Dal 27 giugno all’1 luglio 2026 presso il Centro dell’Accademia Olimpica Internazionale del CIO si sono svolti i lavori del Simposio “Sport generatore di futuro: educazione, inclusione e pace” promosso dalla Conferenza Episcopale Italiana, in collaborazione con la Fondazione Giovanni Paolo II per lo sport e con il patrocinio del CONI e del Comitato Italiano Paralimpico.
I partecipanti, provenienti dal mondo dello sport (CONI, CIP, FSN, Sport e Salute, EPS), dal Terzo Settore e dal mondo ecclesiale, hanno lavorato in gruppi, proponendo idee e possibili orientamenti per promuovere insieme iniziative, attività e costruire un patto educativo attraverso lo sport.
I lavori di gruppo sono stati preceduti da riflessioni e approfondimenti di relatori istituzionali:
S.E. mons. Giuseppe Baturi, segretario generale della CEI
Don Michele Gianola, direttore ad interim dell’Ufficio Sport della CEI
Don Franco Finocchio, cappellano della squadra italiana alle olimpiadi
Daniele Pasquini, presidente CSI Roma e Fondazione Giovanni Paolo II per lo sport
Andrea Abodi, ministro per lo sport e i giovani
Marco Mezzaroma, presidente di Sport e Salute
Beniamino Quintieri, presidente dell’Istituto per il Credito Sportivo e Culturale
Ivo Ferriani, membro CIO
Juri Morico, membro di Giunta CONI e presidente nazionale OPES
Silvia Marrara, responsabile dell’Ufficio di Diplomazia Sportiva del MAECI
Luca Grion, presidente dell’Istituto Maritain di Trieste
Katia Arrighi, rappresentante per il CIP

Al fianco dei relatori istituzionali, il CSI Roma ha risposto presente con una delegazione della presidenza composta, oltre al presidente Daniele Pasquini, dal vicepresidente Alessandro Pellas, e dal coordinatore dell’area formazione Fabrizio Papa.

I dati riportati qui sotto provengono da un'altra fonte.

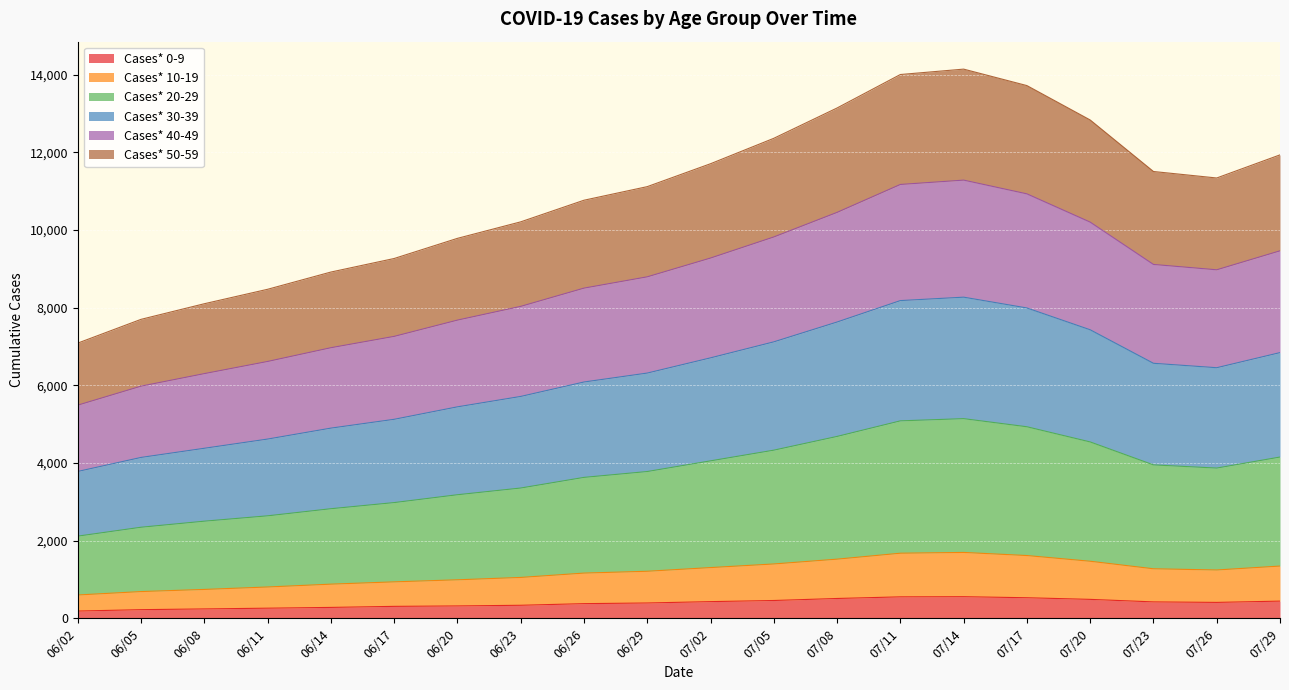

At how many categories does at least one series exceed 13636?

3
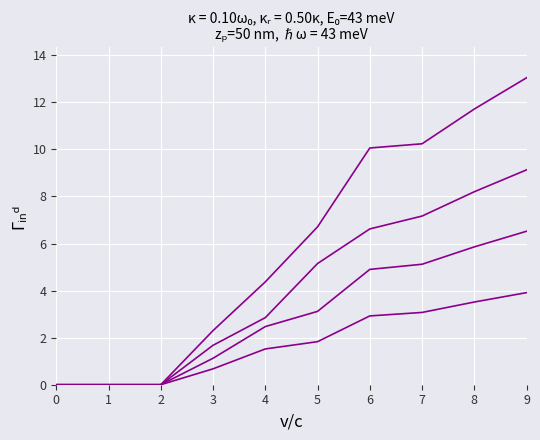

Reading left to right, transcribe all the data shown in this chart.

1: 0.0	0.0	0.0	1.7	2.8	5.1	6.6	7.2	8.2	9.1
2: 0.0	0.0	0.0	0.7	1.5	1.8	2.9	3.1	3.5	3.9
3: 0.0	0.0	0.0	1.1	2.5	3.1	4.9	5.1	5.9	6.5
4: 0.0	0.0	0.0	2.3	4.4	6.7	10.1	10.2	11.7	13.0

Dal dialogo e dal confronto sono emersi stimoli e orientamenti per l’attività sportiva all’interno degli oratori e delle parrocchie, riassunte da don Franco Finocchio, cappellano della squadra italiana alle Olimpiadi di Parigi 2024 e Milano-Cortina 2026:
– la necessità di recuperare spazi di gioco libero e gratuito;
– l’importanza di promuovere durante l’infanzia attività polisportive;
– L’urgenza di stringere un’alleanza educativa per promuovere una formazione condivisa per dirigenti e allenatori sugli aspetti educativi e pedagogici.

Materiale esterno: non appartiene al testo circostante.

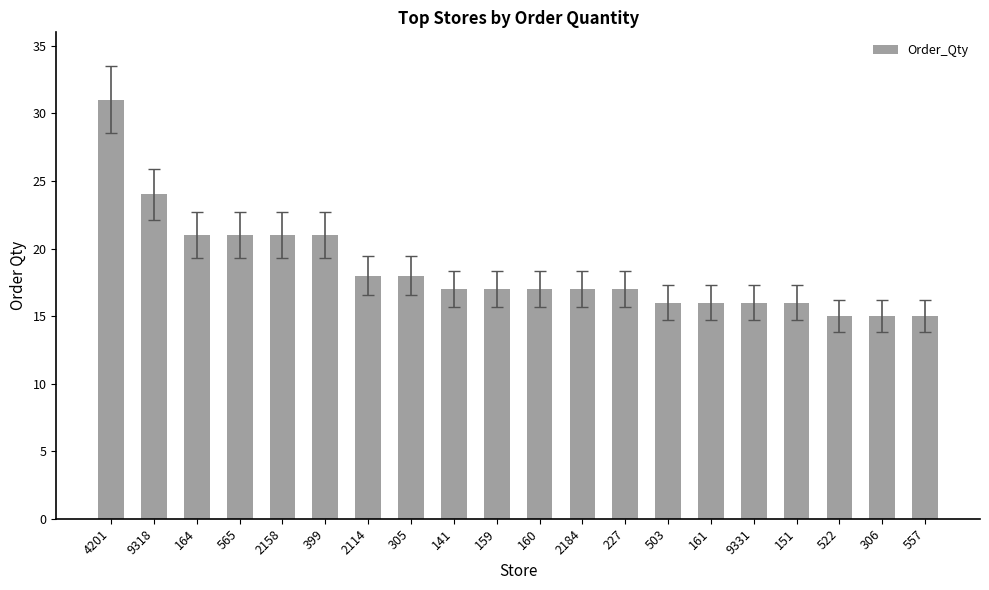

Approximately how many times larger is the value at 2114 compared to 306?

1.2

Accanto ai lavori del Simposio, si sono svolte iniziative di carattere culturale che hanno aiutato la profondità della riflessione: la visita all’aerea archeologica del Santuario dell’Antica Olimpia, sede degli agoni atletici dell’antichità, del museo archeologico e del museo dei giochi antichi; la visita del Centro dell’Accademia Olimpica Internazionale, con l’impiantistica sportiva, la stele con il cuore del barone De Coubertin, il museo dei giochi Olimpici di Atene.

A suggello di tutto, la rappresentazione teatrale “Ctius, Altius, Fortius” della compagnia Dada Arti Performative, sui valori dell’olimpismo moderno. 

Una esperienza forte, intensa, densa di contenuti e progettualità che ha permesso di rafforzare relazioni e amicizie tra tutti i partecipanti.